***** TEXT

What changed between Bristol and Cardiff? Plenty …

“We had one or two meetings this morning to clear up last night, but you can’t harp on things too much.” – David Miller

Telford Vice / Catania, Sicily

SAME time, same XIs. The place had changed — from Bristol to Cardiff, a marginal difference of 41 kilometres — for the second T20I between England and South Africa on Thursday, which followed the first game on Wednesday. But not a lot else. Or so it seemed initially.

In Bristol, Rilee Rossouw’s first innings for South Africa since October 2016 was snuffed out after four deliveries and as many runs. In Cardiff he showed the touch that made him a destructive white-ball Kolpak player, hitting an unbeaten 96 off 55.

Tristan Stubbs’ 28-ball 72 on Wednesday, batting at No. 6 after taking guard in the 10th over, earned him a promotion by one place. Even so, Stubbs arrived 27 balls later and couldn’t latch onto the bowling in the same way in his 15 not out, which came off a dozen deliveries.

Not a lot changed for Reeza Hendricks, who scored 57 off 33 in the first match and made 53 off 32 this time. Nor for Chris Jordan, who kept the damage down to three runs in a masterful 18th over on Wednesday. On Thursday, he went for four in the 20th.

Jos Buttler won the toss for the first time in eight white-ball games, and South Africa made 207/3 — the only time 200 has been breached in all nine T20Is at Sophia Gardens. England’s reply of 149 in 16.4 overs confirmed the most important difference of all between the two matches. It means the series goes to Southampton on Sunday level at 1-1. 

Tabraiz Shamsi, who was hammered for 49 off three wicketless overs on Wednesday, dismissed Jason Roy, Moeen Ali and Sam Curran in four overs that went for 27. Andile Phehlukwayo took 1/63 from four overs in Bristol. In Cardiff he claimed 3/39 from three. Ngidi owned the most expensive five-wicket haul in T20I history in the first match, a leaky 5/39 for an economy rate of 9.75. In the second, he claimed 2/11 in 16 deliveries: a rate of 4.12, or less than half as many as in Bristol.

**********
***** DATA SHOWN

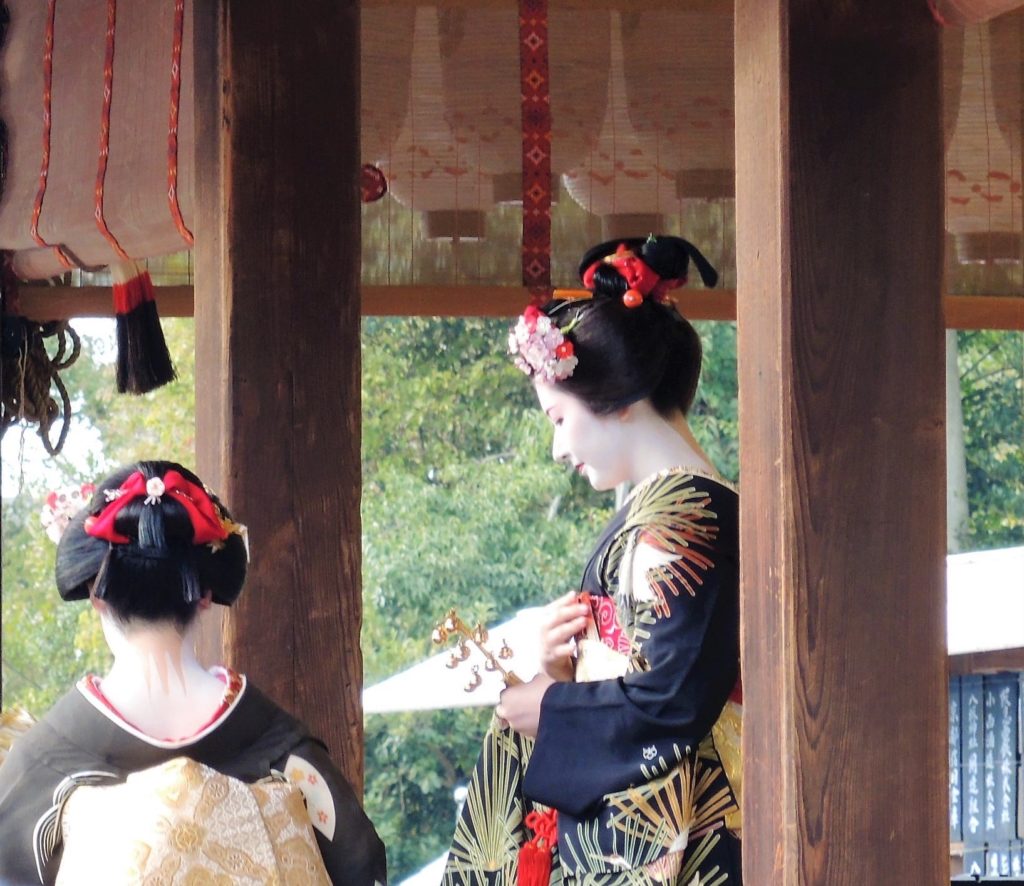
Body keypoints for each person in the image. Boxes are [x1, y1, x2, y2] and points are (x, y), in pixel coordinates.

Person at [444, 236, 742, 884]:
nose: (556, 448)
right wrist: (561, 672)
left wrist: (548, 709)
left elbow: (673, 696)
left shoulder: (685, 515)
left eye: (557, 418)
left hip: (680, 826)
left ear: (618, 398)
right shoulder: (672, 507)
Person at [0, 460, 387, 886]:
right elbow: (360, 866)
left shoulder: (40, 768)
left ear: (97, 593)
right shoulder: (283, 753)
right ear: (204, 593)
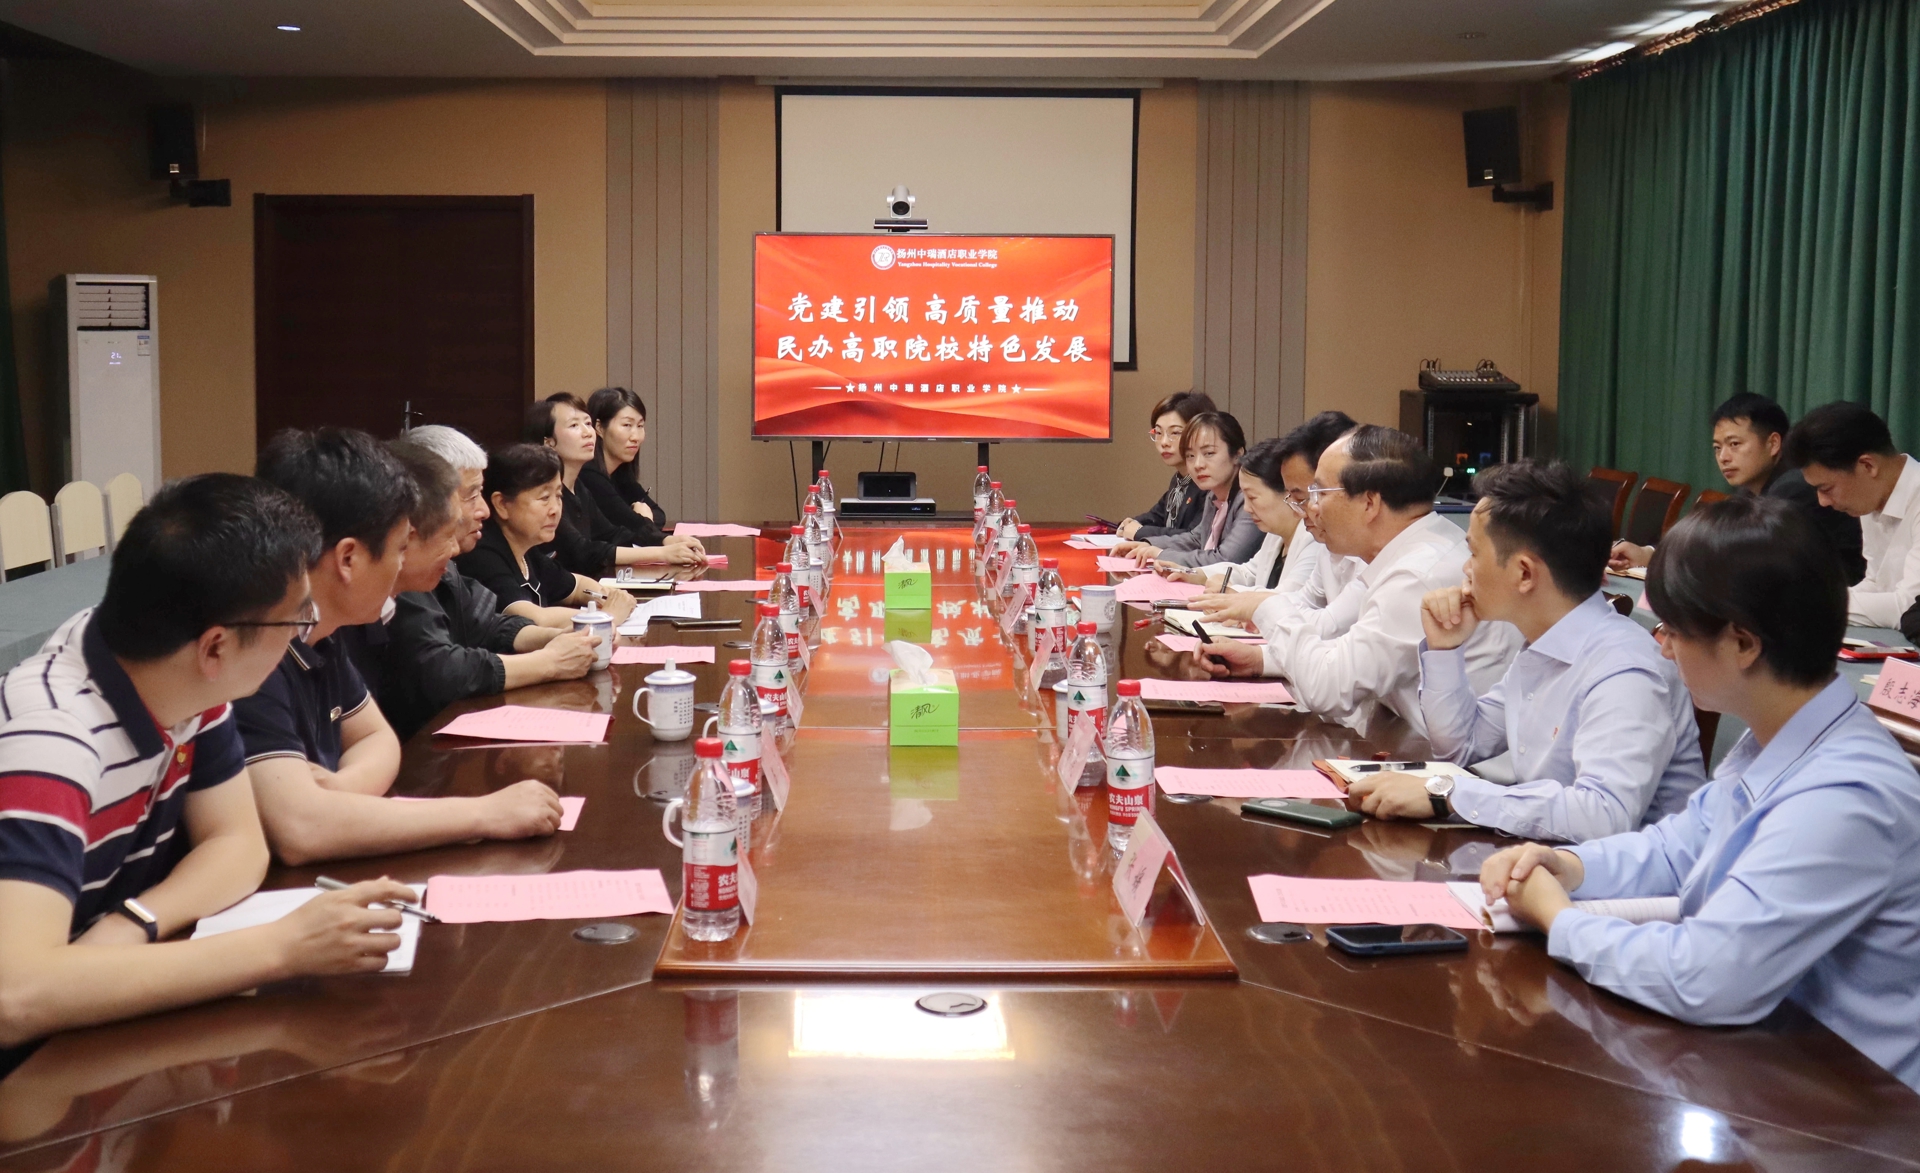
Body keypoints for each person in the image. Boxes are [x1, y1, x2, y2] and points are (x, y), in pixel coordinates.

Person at [1480, 495, 1920, 1093]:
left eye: (1674, 630)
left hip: (1850, 1100)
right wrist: (1568, 865)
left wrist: (1557, 918)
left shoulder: (1847, 794)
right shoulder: (1780, 737)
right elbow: (1675, 849)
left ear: (1743, 643)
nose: (1662, 646)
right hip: (1768, 1058)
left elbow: (1707, 977)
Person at [0, 474, 419, 1074]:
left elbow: (237, 844)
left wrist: (132, 924)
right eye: (295, 620)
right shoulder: (51, 740)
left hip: (90, 1018)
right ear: (216, 647)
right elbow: (15, 995)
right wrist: (279, 947)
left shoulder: (182, 674)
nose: (304, 632)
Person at [238, 428, 566, 866]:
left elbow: (378, 738)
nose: (399, 571)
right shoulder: (255, 649)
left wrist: (338, 793)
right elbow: (301, 829)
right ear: (348, 559)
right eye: (398, 548)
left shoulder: (322, 631)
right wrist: (484, 813)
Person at [1348, 461, 1706, 841]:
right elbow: (1462, 746)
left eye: (1474, 554)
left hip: (1621, 875)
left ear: (1524, 573)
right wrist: (1445, 649)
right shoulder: (1544, 646)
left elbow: (1602, 815)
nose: (1465, 569)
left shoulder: (1625, 671)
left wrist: (1449, 795)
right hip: (1543, 858)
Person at [1197, 426, 1522, 736]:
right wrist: (1259, 660)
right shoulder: (1401, 551)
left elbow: (1329, 689)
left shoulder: (1417, 575)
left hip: (1451, 761)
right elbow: (1347, 655)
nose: (1311, 508)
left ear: (1369, 503)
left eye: (1319, 493)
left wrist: (1267, 607)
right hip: (1406, 740)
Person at [343, 434, 597, 742]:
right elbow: (439, 671)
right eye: (472, 494)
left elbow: (487, 624)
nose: (484, 510)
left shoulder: (441, 563)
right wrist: (549, 663)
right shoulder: (404, 579)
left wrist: (554, 638)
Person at [1608, 393, 1864, 582]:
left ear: (1773, 444)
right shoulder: (1751, 489)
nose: (1723, 457)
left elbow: (1734, 556)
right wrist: (1647, 554)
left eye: (1734, 444)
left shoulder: (1795, 486)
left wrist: (1653, 557)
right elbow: (1711, 543)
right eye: (1717, 448)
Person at [1185, 411, 1359, 634]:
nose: (1311, 508)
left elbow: (1327, 624)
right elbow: (1303, 600)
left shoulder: (1321, 540)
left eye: (1316, 494)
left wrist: (1245, 603)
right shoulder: (1322, 542)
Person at [456, 443, 631, 629]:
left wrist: (607, 597)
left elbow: (577, 586)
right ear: (502, 504)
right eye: (545, 498)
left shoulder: (526, 550)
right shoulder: (483, 553)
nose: (555, 509)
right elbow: (532, 620)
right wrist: (607, 616)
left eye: (558, 496)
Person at [525, 394, 701, 576]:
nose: (587, 432)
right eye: (574, 425)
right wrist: (662, 553)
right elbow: (583, 551)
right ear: (549, 443)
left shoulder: (579, 488)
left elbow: (612, 534)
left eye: (587, 423)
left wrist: (666, 541)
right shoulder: (546, 495)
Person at [1784, 401, 1919, 628]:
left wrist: (1815, 603)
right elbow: (1877, 585)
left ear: (1867, 466)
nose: (1823, 502)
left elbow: (1911, 608)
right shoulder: (1872, 497)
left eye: (1826, 488)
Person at [1111, 411, 1262, 569]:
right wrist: (1147, 545)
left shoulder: (1249, 498)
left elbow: (1225, 559)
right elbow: (1196, 539)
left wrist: (1160, 554)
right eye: (1190, 456)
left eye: (1209, 453)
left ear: (1237, 454)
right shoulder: (1214, 495)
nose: (1198, 465)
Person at [1115, 391, 1216, 541]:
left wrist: (1141, 532)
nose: (1164, 442)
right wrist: (1133, 522)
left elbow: (1194, 537)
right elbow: (1158, 515)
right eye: (1158, 432)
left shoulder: (1208, 482)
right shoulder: (1180, 479)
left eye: (1175, 433)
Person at [582, 386, 671, 534]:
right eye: (627, 425)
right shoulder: (588, 474)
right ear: (599, 428)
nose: (636, 437)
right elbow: (635, 526)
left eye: (640, 426)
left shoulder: (620, 474)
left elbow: (659, 515)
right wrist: (644, 520)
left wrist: (643, 521)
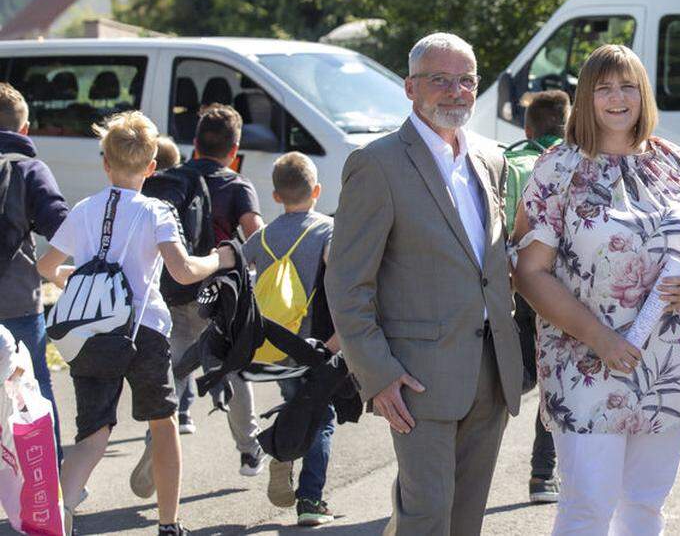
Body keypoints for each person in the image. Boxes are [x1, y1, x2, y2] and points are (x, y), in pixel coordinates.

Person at [513, 44, 680, 535]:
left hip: (665, 363)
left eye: (627, 85)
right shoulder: (557, 169)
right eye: (603, 87)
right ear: (585, 97)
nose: (617, 97)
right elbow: (528, 273)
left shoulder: (673, 161)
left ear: (643, 93)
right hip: (586, 365)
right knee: (588, 505)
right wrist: (600, 339)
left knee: (646, 505)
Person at [326, 32, 524, 536]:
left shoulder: (490, 159)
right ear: (410, 87)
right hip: (417, 378)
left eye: (467, 81)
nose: (456, 91)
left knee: (466, 518)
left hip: (491, 371)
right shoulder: (377, 164)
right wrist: (377, 374)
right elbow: (348, 283)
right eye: (441, 80)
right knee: (426, 516)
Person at [37, 111, 234, 536]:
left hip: (90, 332)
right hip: (143, 328)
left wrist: (69, 277)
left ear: (104, 163)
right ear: (150, 167)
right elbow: (181, 272)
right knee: (162, 423)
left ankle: (60, 513)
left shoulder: (85, 209)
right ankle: (168, 524)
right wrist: (218, 259)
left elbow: (46, 264)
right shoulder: (155, 211)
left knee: (92, 433)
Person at [130, 105, 266, 500]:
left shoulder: (172, 179)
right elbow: (256, 236)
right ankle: (249, 450)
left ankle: (153, 444)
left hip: (173, 288)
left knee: (171, 372)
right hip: (217, 295)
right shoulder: (237, 185)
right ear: (234, 148)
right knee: (233, 367)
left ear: (195, 143)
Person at [241, 152, 338, 526]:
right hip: (315, 344)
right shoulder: (327, 230)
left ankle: (282, 450)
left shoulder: (262, 236)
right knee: (321, 415)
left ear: (276, 196)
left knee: (297, 403)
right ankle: (310, 500)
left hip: (274, 344)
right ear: (316, 190)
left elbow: (239, 267)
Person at [503, 89, 570, 503]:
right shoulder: (574, 163)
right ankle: (542, 476)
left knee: (517, 370)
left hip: (512, 282)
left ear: (527, 127)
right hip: (560, 288)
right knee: (555, 376)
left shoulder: (509, 162)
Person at [0, 83, 69, 457]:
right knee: (34, 394)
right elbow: (61, 225)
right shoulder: (29, 169)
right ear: (23, 130)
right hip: (18, 305)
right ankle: (49, 485)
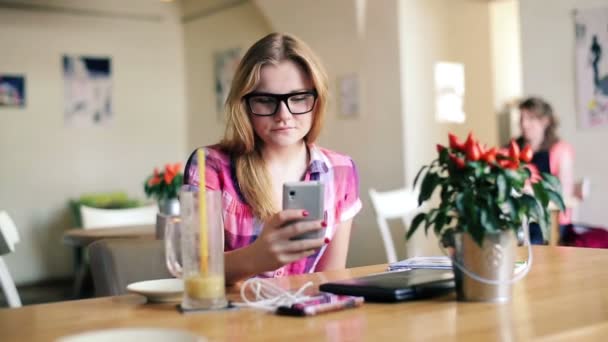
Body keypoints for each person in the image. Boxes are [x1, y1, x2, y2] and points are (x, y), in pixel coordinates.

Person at [184, 33, 361, 284]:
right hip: (232, 320)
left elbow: (331, 278)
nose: (283, 115)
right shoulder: (210, 166)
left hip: (307, 318)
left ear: (317, 99)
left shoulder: (342, 170)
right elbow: (195, 270)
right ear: (244, 105)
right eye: (266, 101)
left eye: (298, 98)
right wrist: (258, 257)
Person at [516, 97, 575, 244]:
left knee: (533, 244)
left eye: (530, 119)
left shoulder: (561, 150)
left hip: (551, 219)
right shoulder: (513, 148)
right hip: (520, 217)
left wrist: (531, 190)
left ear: (545, 121)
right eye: (521, 118)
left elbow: (563, 192)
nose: (524, 124)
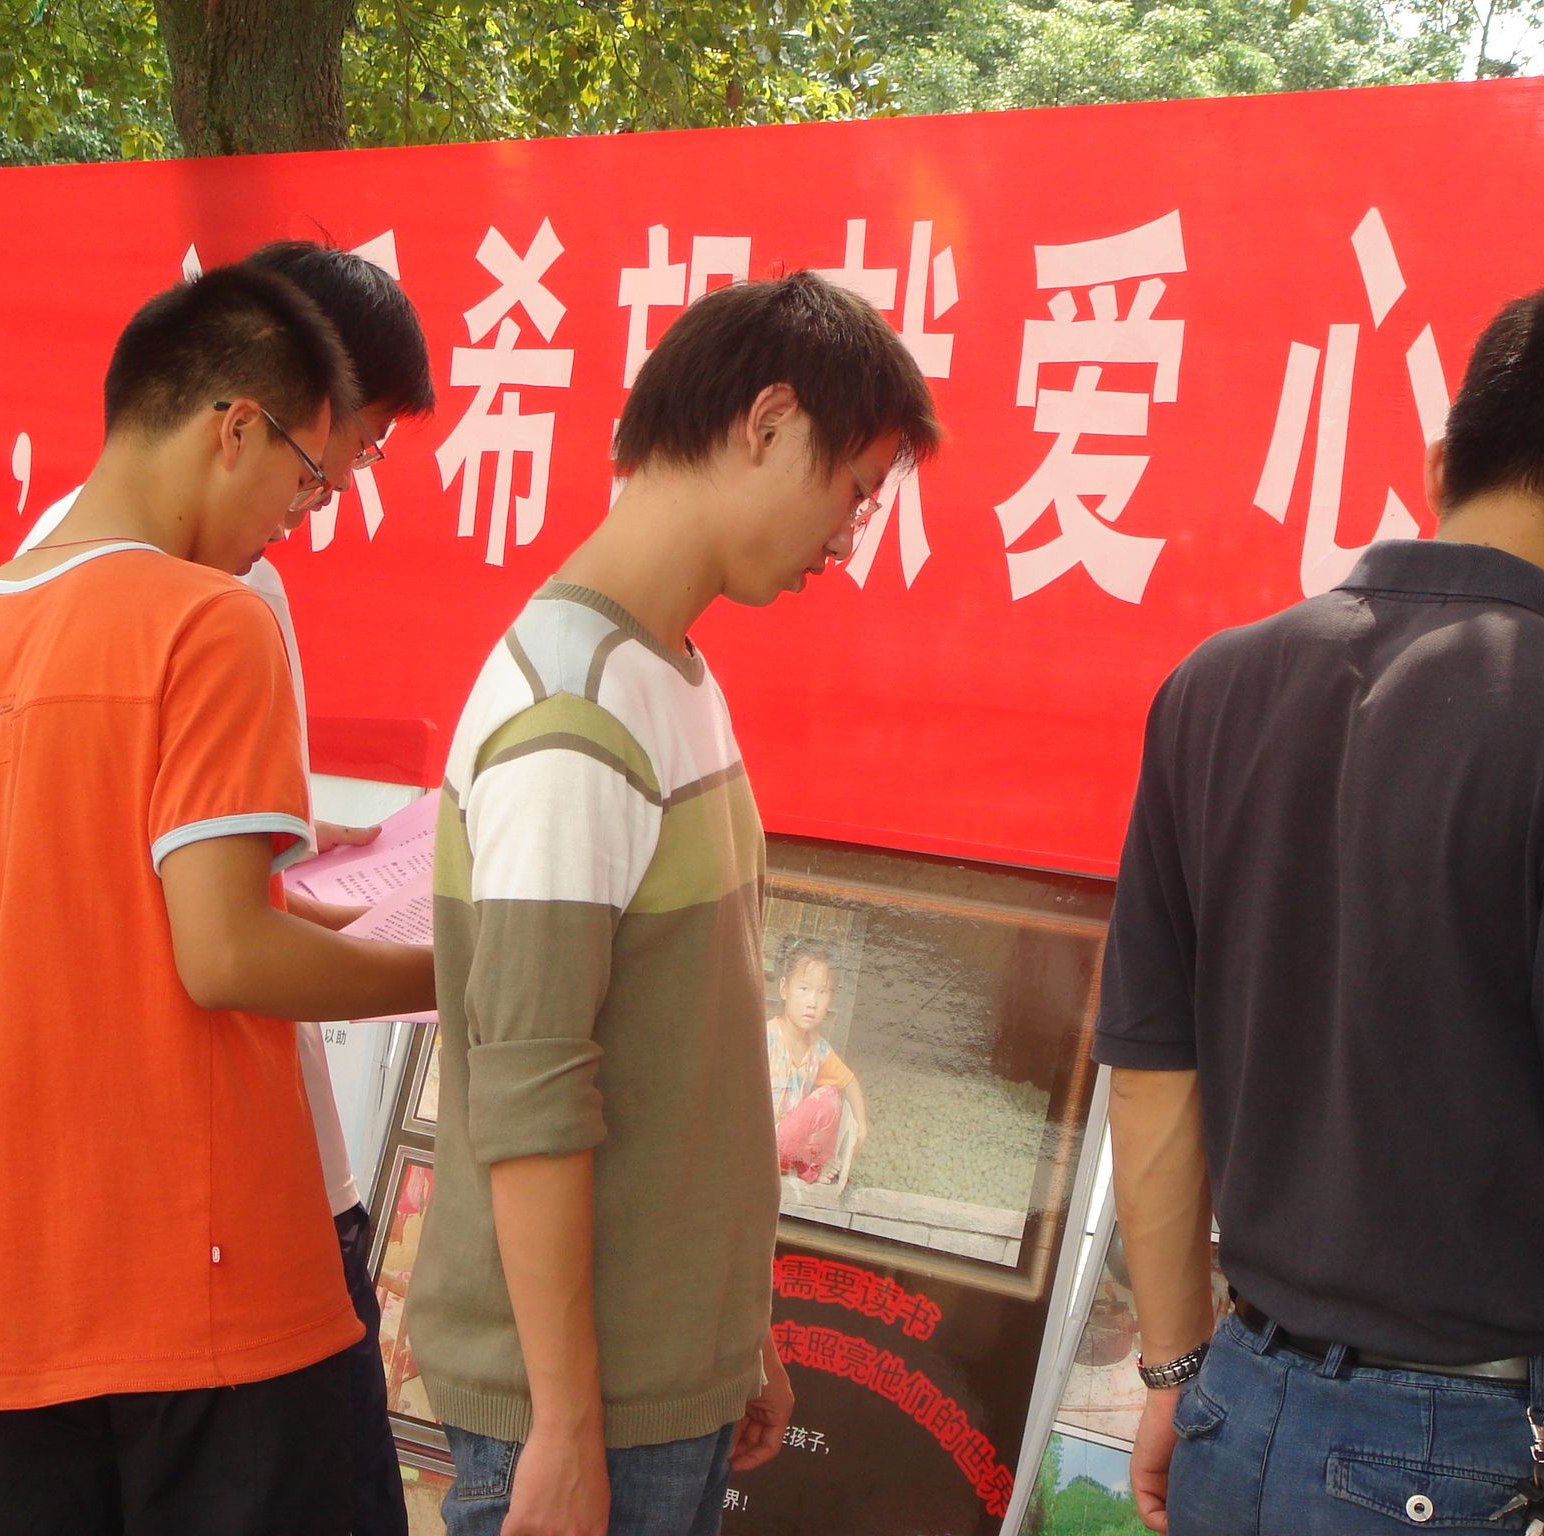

**********

## TASK REQUIREMENTS
Update the cricket report from "Not a lot changed" to "in the 20th.", rewriting that part with "masterful" changed to "disciplined".

## EXERCISE ANSWER
Not a lot changed for Reeza Hendricks, who scored 57 off 33 in the first match and made 53 off 32 this time. Nor for Chris Jordan, who kept the damage down to three runs in a disciplined 18th over on Wednesday. On Thursday, he went for four in the 20th.